Begegnung mit Bären

Erlebnisse mit mächtigem Schwarzbär und seltenem Geisterbär

Auf dem Weg Richtung vorgelagerte Inseln sind Gudrun und ihr Freund auf einmal von Schwertwalen und Killerwalen umgeben. Weil diese Wale auch in der Gemeinschaft jagen, werden sie von dem Stamm First Nations auch "Wölfe des Meeres" genannt. An Land erhofft sich Gudrun in einer Siedlung ein paar Neuigkeiten über Wölfe.

Schwarzbär mit Lachs

Gudrun ist voller Hoffung, denn die Orcas folgen dem Lachszug. Und wo Lachse sind, sind hoffentlich auch Wölfe. Ein Fischer hat eine gute Nachricht: Ganz in der Nähe habe er am Morgen vierzig Minuten Wolfsgeheul gehört, so lang wie noch nie. Für Gudrun ist das ein gutes Zeichen. Sie hofft auf einen ganz besonderen Tag, denn sie trifft auch Marvin Robinson, einen Freund, der in diesen Wäldern aufgewachsen ist. Marvin gilt als der Wildexperte vom First Nations Stamm der Gitga'at.

Imposanter Anblick

An einem Baum entdeckt Marvin frische Kratzspuren von einem mächtigen Bär. Sie führen hinunter an den Fluss, der jetzt voll von Lachsen ist. Hier lohnt es sich zu warten. Marvin hat am anderen Flussufer frische Lachsreste gesehen, unklar ob hier Wölfe auf der Jagd waren oder Bären. Doch dann kommt ein ausgewachsener Schwarzbär näher. Marvin rät Gudrun, besonders auf die Ohren des Bären zu achten. Legt er sie zurück, heißt das Vorsicht. Die Beobachter müssen sich dann "unterwürfig" verhalten, ganz so wie ein rangniederer Bär. Bei dem imposanten Anblick kann Gudrun kaum glauben, dass auch diese kräftigen Tiere Wölfen zum Opfer fallen können. Schon oft hat sie bei den Wolfsspuren Bärenhaare entdeckt.
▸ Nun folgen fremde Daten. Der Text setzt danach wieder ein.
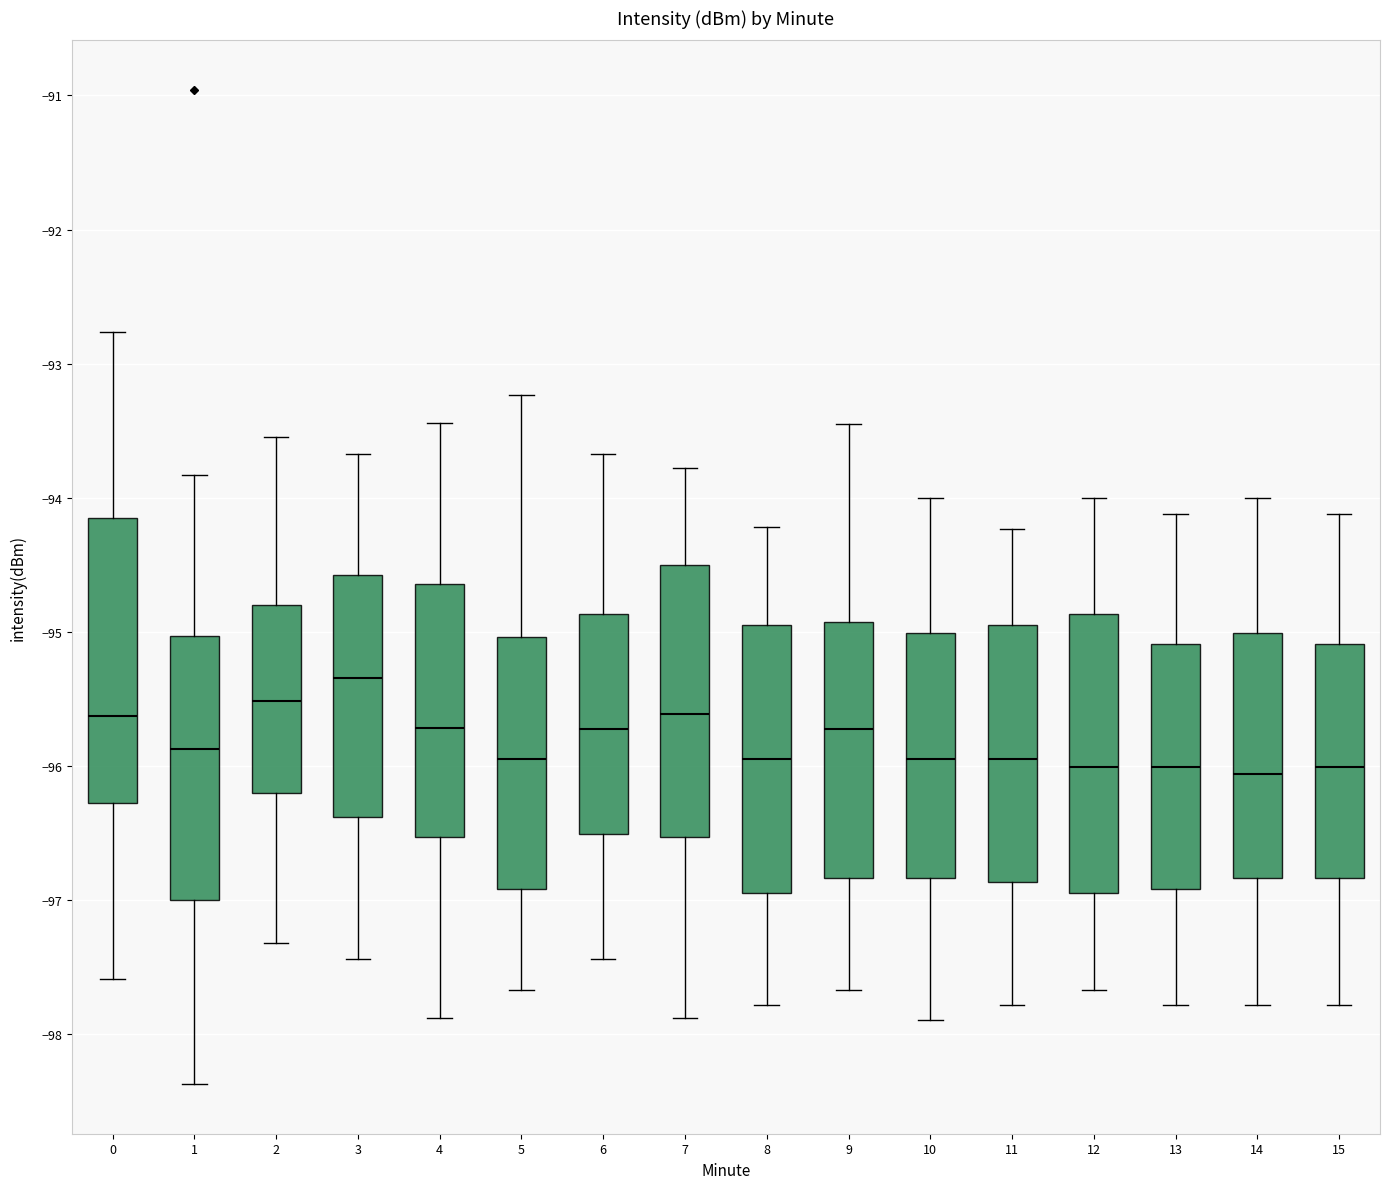

Reading left to right, transcribe this box plot: for each box, give where its median line is, the range the box spans, and where its two whiskers end, as read against the y-axis. The values are not printed on the chart, so give them approximately, as read against the axis.

0: median -95.6, box -96.3 to -94.1, whiskers -97.6 to -92.8
1: median -95.9, box -97.0 to -95.0, whiskers -98.4 to -93.8
2: median -95.5, box -96.2 to -94.8, whiskers -97.3 to -93.5
3: median -95.3, box -96.4 to -94.6, whiskers -97.4 to -93.7
4: median -95.7, box -96.5 to -94.6, whiskers -97.9 to -93.4
5: median -95.9, box -96.9 to -95.0, whiskers -97.7 to -93.2
6: median -95.7, box -96.5 to -94.9, whiskers -97.4 to -93.7
7: median -95.6, box -96.5 to -94.5, whiskers -97.9 to -93.8
8: median -95.9, box -96.9 to -94.9, whiskers -97.8 to -94.2
9: median -95.7, box -96.8 to -94.9, whiskers -97.7 to -93.4
10: median -95.9, box -96.8 to -95.0, whiskers -97.9 to -94.0
11: median -95.9, box -96.9 to -94.9, whiskers -97.8 to -94.2
12: median -96.0, box -96.9 to -94.9, whiskers -97.7 to -94.0
13: median -96.0, box -96.9 to -95.1, whiskers -97.8 to -94.1
14: median -96.1, box -96.8 to -95.0, whiskers -97.8 to -94.0
15: median -96.0, box -96.8 to -95.1, whiskers -97.8 to -94.1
Gudrun, Marvin und Schwarzbär

Nur noch drei Tage bis zum Ende der Expedition und immer noch keine Spur von Wölfen. Fast geräuschlos patrouilliert Gudrun mit einem Kajak am Ufer entlang. Bei Ebbe ist es für die Wölfe leichter, die flinken Lachse zu fangen und so hofft Gudrun darauf, dass sie bald zu sehen sind. Doch an Land taucht plötzlich ein Geisterbär auf. Der weiße Bär lebt nur in diesem Gebiet und ist äußerst selten. Eigentlich ist er auch ein Schwarzbär. Die Indianer sagen, dass der Schöpfer einen von zehn Bären weiß gemacht habe, als Erinnerung an vergangene Zeiten voller Schnee und Eis. Dem First Nations Stamm kündigt ein Erscheinen des Geisterbären immer etwas ganz Besonderes an.

Weißer Bär

Intime Details

Unterwegs auf dem Segelboot kommt Gudrun und Jean-Marc ein anderes Schiff entgegen. Es gehört der Umweltschutzorganisation Raincoast Society. Die Biologen Paul Paquet und Chris Darimont sind gute Freunde von Gudrun. Gemeinsam kämpfen sie dagegen, dass Bären und Wölfe in den Küstenwäldern unkontrolliert gejagt werden. Alle warten gespannt auf die Ausbeute von Gudruns Überwachungskamera. Die Bilder liefern neue interessante und sogar intime Details der Wölfe aus dieser unerforschten Region. Sie zeigen unter anderem sich paarende Wölfe.

Auch Paul Paquet hat eine Überraschung für Gudrun. Er zeigt ihr neues Filmmaterial aus ihrem Forschungsgebiet. Auf dem Video ist zu sehen, wie die Küstenwölfe ausdauernd über lange Strecken schwimmen können. Sie durchqueren nicht nur Flüsse, sie ziehen sogar von Insel zu Insel. So erschließen sie sich vermutlich neue Reviere. Gudrun fühlt sich bestätigt, auf Inseln nach Wölfen zu suchen. Chris hat festgestellt, dass sie Entfernungen bis zu zwölf Kilometer schaffen.